Presidente Lula sanciona lei que descongela direitos dos servidores públicos e autoriza pagamento retroativo.
Fábela Quintiliano
O presidente Lula sanciona lei que descongela direitos dos servidores públicos, encerrando oficialmente o congelamento de 583 dias na contagem de tempo de serviço imposto durante a pandemia da Covid-19 e autorizando o pagamento retroativo de benefícios afetados.
A medida é considerada uma vitória histórica para o funcionalismo, que teve direitos temporariamente suspensos mesmo continuando a trabalhar no período crítico da crise sanitária.
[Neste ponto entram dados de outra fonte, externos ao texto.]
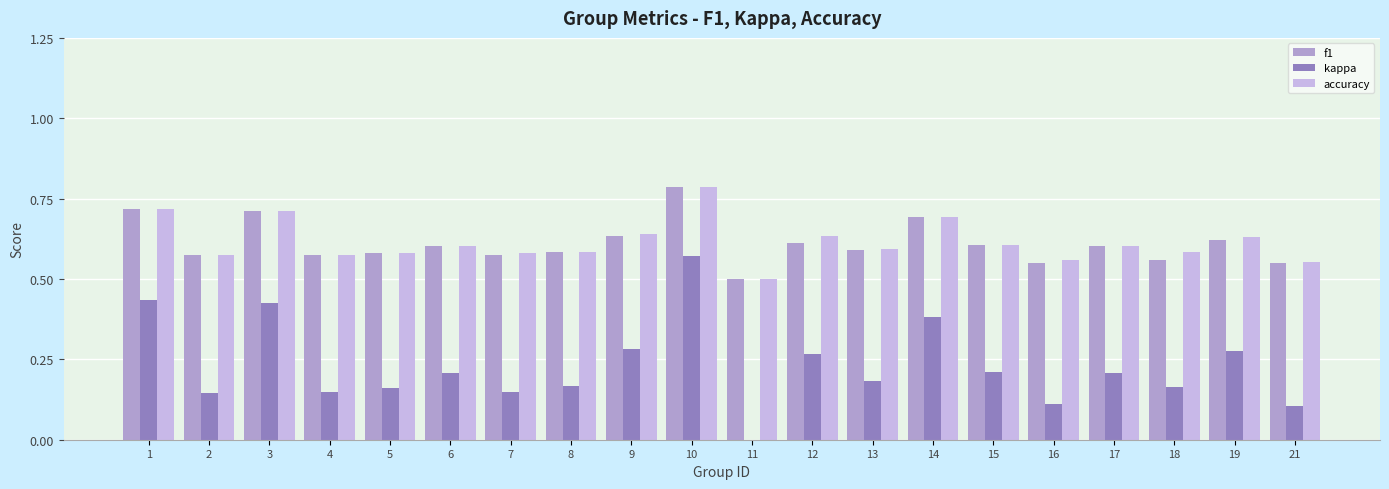

True or false: kappa has a value of 0.6 at 3.

False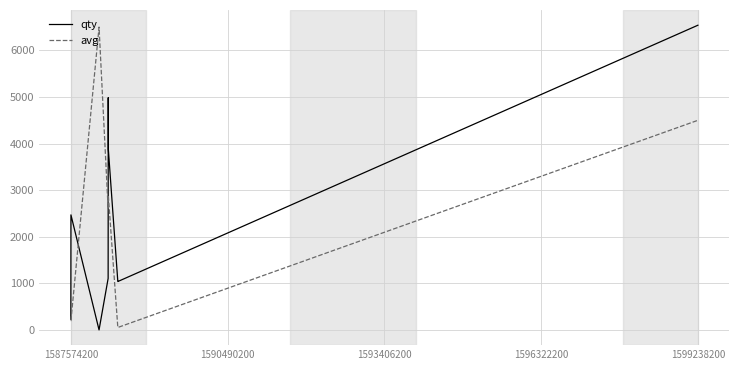

What is the maximum value shown in the chart?

6539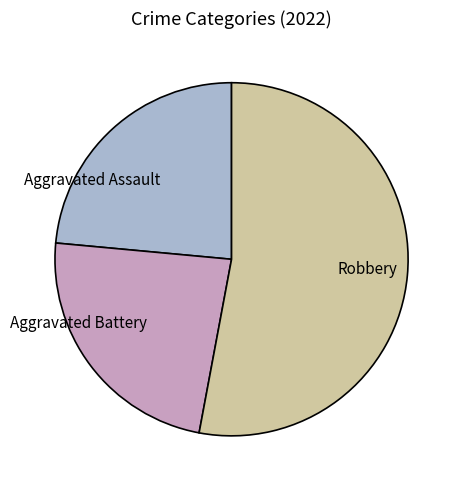

True or false: Robbery accounts for 62% of the total.

False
Entenda mais sobre o impacto da lei e o que muda para os servidores a seguir.
O que determina a lei Descongela
A lei sancionada pelo presidente Lula, conhecida como Descongela, determina o fim do congelamento do tempo de serviço dos servidores públicos, que havia sido imposto pela Lei Complementar nº 173/2020 durante a pandemia.
Com a nova legislação, os 583 dias que não contavam para direitos como quinquênios, anuênios, triênios, sexta-parte e licença-prêmio passam a ser contabilizados normalmente, restaurando benefícios e impactos sobre a carreira.
Autoriza retroativos e reforça recomposição
Além de restaurar a contagem de tempo, a lei autoriza o pagamento retroativo dos direitos que ficaram congelados, possibilitando que servidores recebam valores correspondentes aos benefícios suspensos no período de maio de 2020 a dezembro de 2021.
A medida prevê que estados, Distrito Federal e municípios possam quitar essas diferenças, desde que haja disponibilidade orçamentária.
Repercussão e expectativa dos servidores
Entidades representativas do funcionalismo celebraram a sanção como um avanço significativo, destacando que a recuperação dos direitos representa justiça para servidores que seguiram trabalhando durante a pandemia sem ver refletidos em suas carreiras os respectivos benefícios.
Parlamentares envolvidos no processo também ressaltaram que a aprovação foi fruto de articulação no Congresso Nacional.